### Available records
■ ■ ■ ■ ■ ■ ■
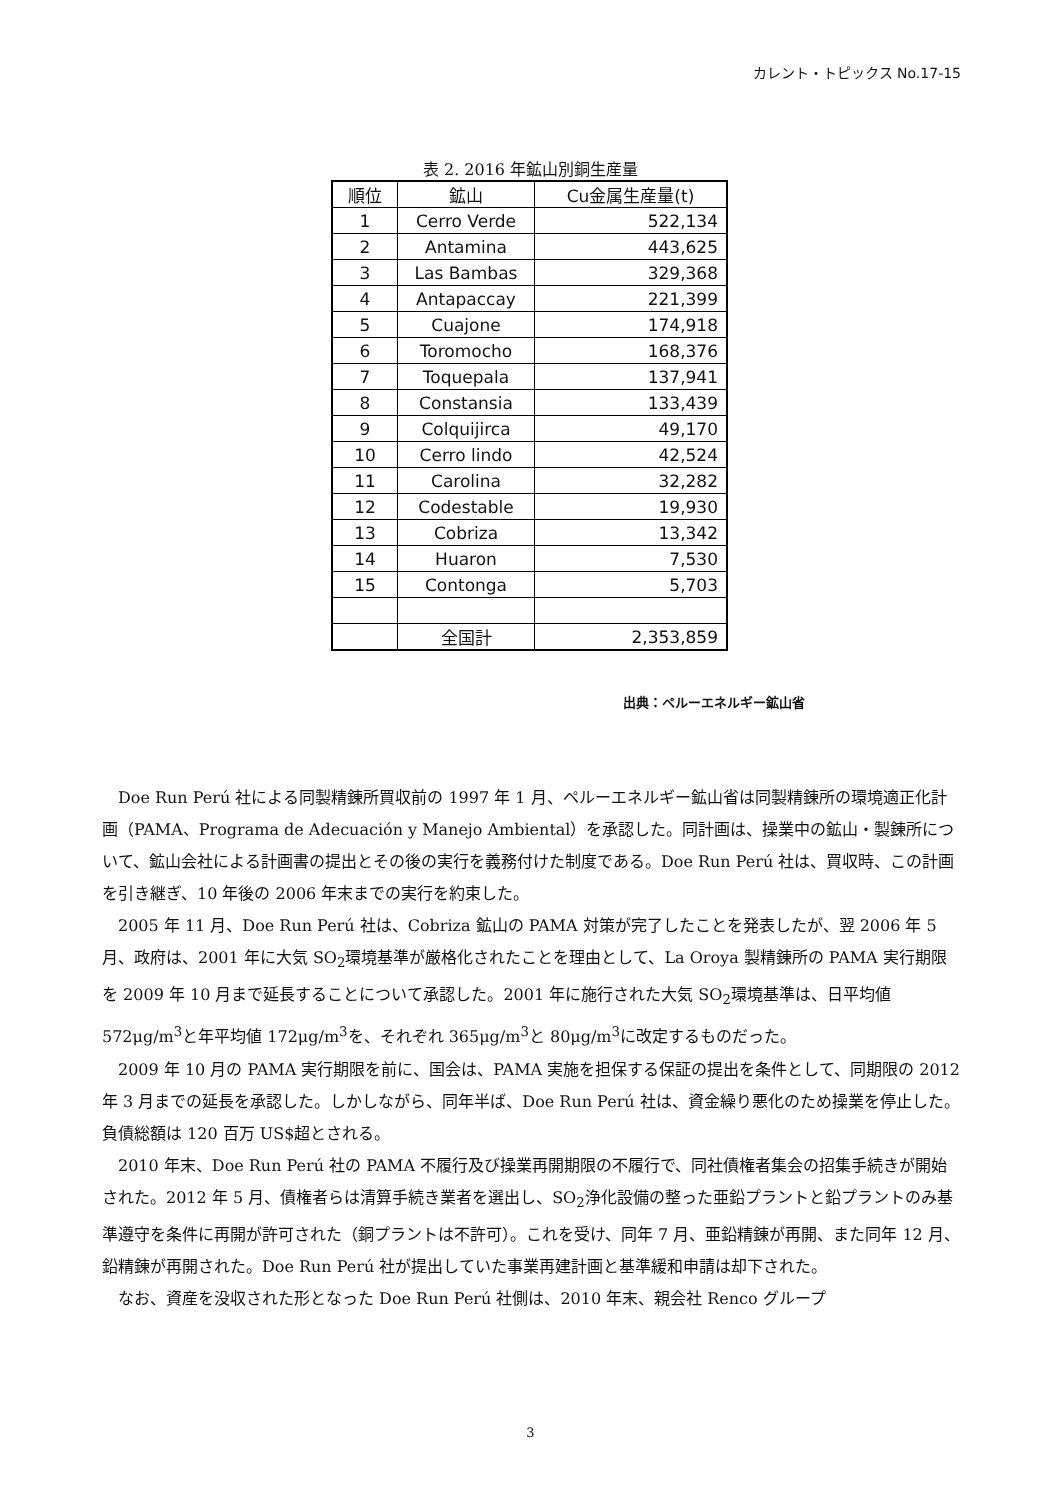カレント・トピックス No.17-15
表 2. 2016 年鉱山別銅生産量
| 順位 | 鉱山 | Cu金属生産量(t) |
| --- | --- | --- |
| 1 | Cerro Verde | 522,134 |
| 2 | Antamina | 443,625 |
| 3 | Las Bambas | 329,368 |
| 4 | Antapaccay | 221,399 |
| 5 | Cuajone | 174,918 |
| 6 | Toromocho | 168,376 |
| 7 | Toquepala | 137,941 |
| 8 | Constansia | 133,439 |
| 9 | Colquijirca | 49,170 |
| 10 | Cerro lindo | 42,524 |
| 11 | Carolina | 32,282 |
| 12 | Codestable | 19,930 |
| 13 | Cobriza | 13,342 |
| 14 | Huaron | 7,530 |
| 15 | Contonga | 5,703 |
| | 全国計 | 2,353,859 |
出典：ペルーエネルギー鉱山省
Doe Run Perú 社による同製精錬所買収前の 1997 年 1 月、ペルーエネルギー鉱山省は同製精錬所の環境適正化計画（PAMA、Programa de Adecuación y Manejo Ambiental）を承認した。同計画は、操業中の鉱山・製錬所について、鉱山会社による計画書の提出とその後の実行を義務付けた制度である。Doe Run Perú 社は、買収時、この計画を引き継ぎ、10 年後の 2006 年末までの実行を約束した。
2005 年 11 月、Doe Run Perú 社は、Cobriza 鉱山の PAMA 対策が完了したことを発表したが、翌 2006 年 5 月、政府は、2001 年に大気 SO<sub>2</sub>環境基準が厳格化されたことを理由として、La Oroya 製精錬所の PAMA 実行期限を 2009 年 10 月まで延長することについて承認した。2001 年に施行された大気 SO<sub>2</sub>環境基準は、日平均値 572μg/m<sup>3</sup>と年平均値 172μg/m<sup>3</sup>を、それぞれ 365μg/m<sup>3</sup>と 80μg/m<sup>3</sup>に改定するものだった。
2009 年 10 月の PAMA 実行期限を前に、国会は、PAMA 実施を担保する保証の提出を条件として、同期限の 2012 年 3 月までの延長を承認した。しかしながら、同年半ば、Doe Run Perú 社は、資金繰り悪化のため操業を停止した。負債総額は 120 百万 US$超とされる。
2010 年末、Doe Run Perú 社の PAMA 不履行及び操業再開期限の不履行で、同社債権者集会の招集手続きが開始された。2012 年 5 月、債権者らは清算手続き業者を選出し、SO<sub>2</sub>浄化設備の整った亜鉛プラントと鉛プラントのみ基準遵守を条件に再開が許可された（銅プラントは不許可）。これを受け、同年 7 月、亜鉛精錬が再開、また同年 12 月、鉛精錬が再開された。Doe Run Perú 社が提出していた事業再建計画と基準緩和申請は却下された。
なお、資産を没収された形となった Doe Run Perú 社側は、2010 年末、親会社 Renco グループ
3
■ ■ ■ ■ ■ ■ ■
### What needs to be done
Could you write out, exactly as they stand, only the lines above that begin at the line with "Cuajone | 174,918 |" and stop after the line with "出典：ペルーエネルギー鉱山省"?

### Exercise output
| 5 | Cuajone | 174,918 |
| 6 | Toromocho | 168,376 |
| 7 | Toquepala | 137,941 |
| 8 | Constansia | 133,439 |
| 9 | Colquijirca | 49,170 |
| 10 | Cerro lindo | 42,524 |
| 11 | Carolina | 32,282 |
| 12 | Codestable | 19,930 |
| 13 | Cobriza | 13,342 |
| 14 | Huaron | 7,530 |
| 15 | Contonga | 5,703 |
| | 全国計 | 2,353,859 |
出典：ペルーエネルギー鉱山省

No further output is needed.